◆ 연습 문제 ◆
아래 모든 항목의 줄을 한 글자도 바꾸지 말고 베껴 쓰세요. 그림은 답에 넣지 마세요.

════════════════════

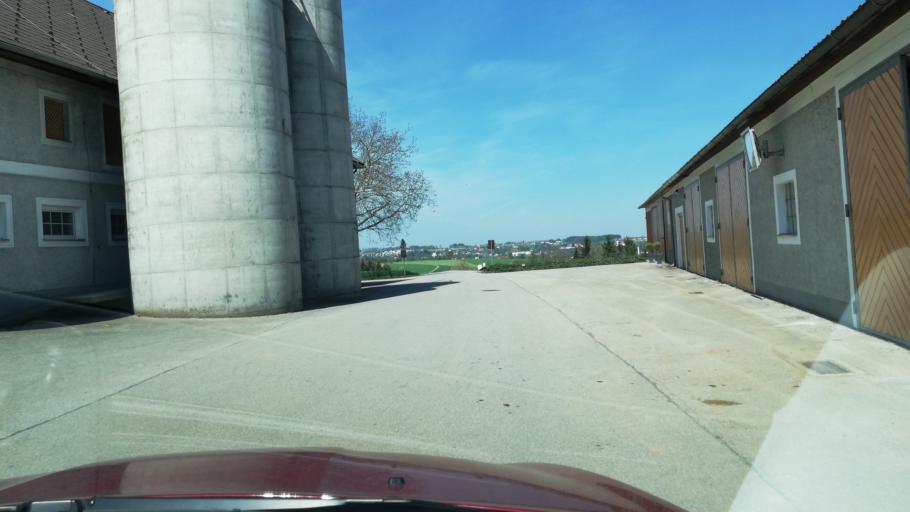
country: AT
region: Upper Austria
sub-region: Politischer Bezirk Steyr-Land
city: Pfarrkirchen bei Bad Hall
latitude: 48.0420
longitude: 14.1649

════════════════════

◆ 정답 ◆
country: AT
region: Upper Austria
sub-region: Politischer Bezirk Steyr-Land
city: Pfarrkirchen bei Bad Hall
latitude: 48.0420
longitude: 14.1649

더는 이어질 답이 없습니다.